The Cloud structure on Auckland's Queens Wharf is likely to become a permanent feature of the waterfront after capturing the heart of one of the city's most influential bureaucrats.
Waterfront Auckland chairman Bob Harvey is leading the charge to keep the $9.8 million temporary structure in Auckland after the Rugby World Cup where it has been the central hub during the tournament.
"All the parties [involved in deciding the Cloud's future] are sitting around saying, 'How can we make it work?', no one is saying, 'How can we get rid of it?'."
A meeting between the Government, Waterfront Auckland and Auckland Council had been planned for next week to discuss possible uses for the 180m building, which Harvey said were "unlimited".
"We are all going to sit down and work out what it's going to cost to keep it and what we're going to do with it if we keep it."
He said sending the structure to earthquake-stricken Christchurch had been suggested but was impractical.

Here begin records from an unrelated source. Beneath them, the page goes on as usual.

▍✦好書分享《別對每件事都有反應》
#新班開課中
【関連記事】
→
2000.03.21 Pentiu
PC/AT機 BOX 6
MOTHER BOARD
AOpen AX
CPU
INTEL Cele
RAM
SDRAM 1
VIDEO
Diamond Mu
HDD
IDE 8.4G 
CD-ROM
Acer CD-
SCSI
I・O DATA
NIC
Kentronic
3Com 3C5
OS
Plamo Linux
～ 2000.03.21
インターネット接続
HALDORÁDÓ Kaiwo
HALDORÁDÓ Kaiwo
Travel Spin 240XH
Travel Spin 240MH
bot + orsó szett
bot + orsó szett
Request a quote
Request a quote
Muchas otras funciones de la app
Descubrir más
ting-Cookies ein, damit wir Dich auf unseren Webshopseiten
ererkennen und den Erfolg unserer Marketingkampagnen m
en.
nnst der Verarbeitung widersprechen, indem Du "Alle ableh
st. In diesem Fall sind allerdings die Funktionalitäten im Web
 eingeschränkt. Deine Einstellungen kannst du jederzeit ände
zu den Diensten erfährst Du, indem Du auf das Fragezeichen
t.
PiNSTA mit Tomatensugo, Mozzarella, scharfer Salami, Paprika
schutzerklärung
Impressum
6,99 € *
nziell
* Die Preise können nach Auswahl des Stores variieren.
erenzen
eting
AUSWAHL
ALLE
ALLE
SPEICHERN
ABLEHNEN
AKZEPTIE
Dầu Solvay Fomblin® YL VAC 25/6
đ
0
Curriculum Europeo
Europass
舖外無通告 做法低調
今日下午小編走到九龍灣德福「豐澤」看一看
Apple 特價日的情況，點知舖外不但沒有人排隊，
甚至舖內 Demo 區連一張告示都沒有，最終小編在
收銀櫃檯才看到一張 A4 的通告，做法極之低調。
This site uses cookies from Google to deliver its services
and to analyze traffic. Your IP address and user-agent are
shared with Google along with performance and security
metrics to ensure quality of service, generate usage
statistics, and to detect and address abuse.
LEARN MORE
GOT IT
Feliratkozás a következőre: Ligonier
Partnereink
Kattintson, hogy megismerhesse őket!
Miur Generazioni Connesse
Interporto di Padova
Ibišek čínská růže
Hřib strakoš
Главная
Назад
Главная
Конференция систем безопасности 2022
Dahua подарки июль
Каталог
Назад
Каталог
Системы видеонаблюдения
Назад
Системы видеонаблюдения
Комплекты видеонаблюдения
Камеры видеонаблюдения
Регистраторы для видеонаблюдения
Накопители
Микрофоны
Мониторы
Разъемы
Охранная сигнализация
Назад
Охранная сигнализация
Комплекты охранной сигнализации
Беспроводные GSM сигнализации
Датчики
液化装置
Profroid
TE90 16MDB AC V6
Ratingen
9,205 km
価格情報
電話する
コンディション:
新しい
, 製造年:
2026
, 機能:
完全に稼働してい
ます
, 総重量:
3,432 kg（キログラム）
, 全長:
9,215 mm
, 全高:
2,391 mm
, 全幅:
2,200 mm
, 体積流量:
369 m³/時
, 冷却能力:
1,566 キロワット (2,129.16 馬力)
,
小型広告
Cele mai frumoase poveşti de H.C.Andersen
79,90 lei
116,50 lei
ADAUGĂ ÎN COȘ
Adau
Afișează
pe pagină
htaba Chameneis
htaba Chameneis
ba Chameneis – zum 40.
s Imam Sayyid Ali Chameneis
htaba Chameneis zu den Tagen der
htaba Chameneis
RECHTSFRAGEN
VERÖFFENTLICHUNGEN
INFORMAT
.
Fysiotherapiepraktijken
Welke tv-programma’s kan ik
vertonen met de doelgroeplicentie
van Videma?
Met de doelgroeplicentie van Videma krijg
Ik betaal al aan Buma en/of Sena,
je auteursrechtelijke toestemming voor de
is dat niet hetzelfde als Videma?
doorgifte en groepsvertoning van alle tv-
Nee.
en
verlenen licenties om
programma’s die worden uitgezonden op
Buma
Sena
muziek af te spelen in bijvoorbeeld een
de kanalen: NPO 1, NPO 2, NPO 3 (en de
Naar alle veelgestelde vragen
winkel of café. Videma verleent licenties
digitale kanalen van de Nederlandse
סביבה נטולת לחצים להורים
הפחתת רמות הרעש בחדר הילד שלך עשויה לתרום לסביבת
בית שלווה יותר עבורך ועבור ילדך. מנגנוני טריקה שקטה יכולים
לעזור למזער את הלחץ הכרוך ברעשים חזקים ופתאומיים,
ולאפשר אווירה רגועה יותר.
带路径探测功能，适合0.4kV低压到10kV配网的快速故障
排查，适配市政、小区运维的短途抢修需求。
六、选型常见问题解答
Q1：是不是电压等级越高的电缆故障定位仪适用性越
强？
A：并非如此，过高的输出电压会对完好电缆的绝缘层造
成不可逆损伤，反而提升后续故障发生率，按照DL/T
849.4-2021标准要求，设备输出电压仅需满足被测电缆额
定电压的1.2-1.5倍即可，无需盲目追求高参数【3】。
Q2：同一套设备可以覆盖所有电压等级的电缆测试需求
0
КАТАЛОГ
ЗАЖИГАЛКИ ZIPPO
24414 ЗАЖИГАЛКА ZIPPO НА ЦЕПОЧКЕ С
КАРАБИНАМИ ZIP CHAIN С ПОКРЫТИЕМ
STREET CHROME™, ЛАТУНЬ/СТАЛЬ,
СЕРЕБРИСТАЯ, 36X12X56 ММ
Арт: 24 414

Harvey said any criticism of the building - some in the media referred to it as "the slug" or "the worm" - had been offset during the Rugby World Cup by glowing public feedback.
"There was this idea that it was going to be a swill, a circus, just a booze bar, but it hasn't been like that at all," he said.
"People have been so well behaved and still had fun there, which I think shows how much we've grown up as a nation."
Auckland Mayor Len Brown said the Cloud had been a great success during the World Cup but he did not wish to comment until formal discussions had taken place.
"Even though it's supposedly a temporary structure, it's not as though it's built of completely impermanent material. It could stay there for a long time if that's what the decision is, but we haven't really turned our minds to that at this point."
Brown said no viable alternative uses for the Cloud had been put forward.
The Cloud could accommodate up to 6000 people and was expected to be packed when the All Blacks take on the Wallabies for their semifinal at Eden Park tonight.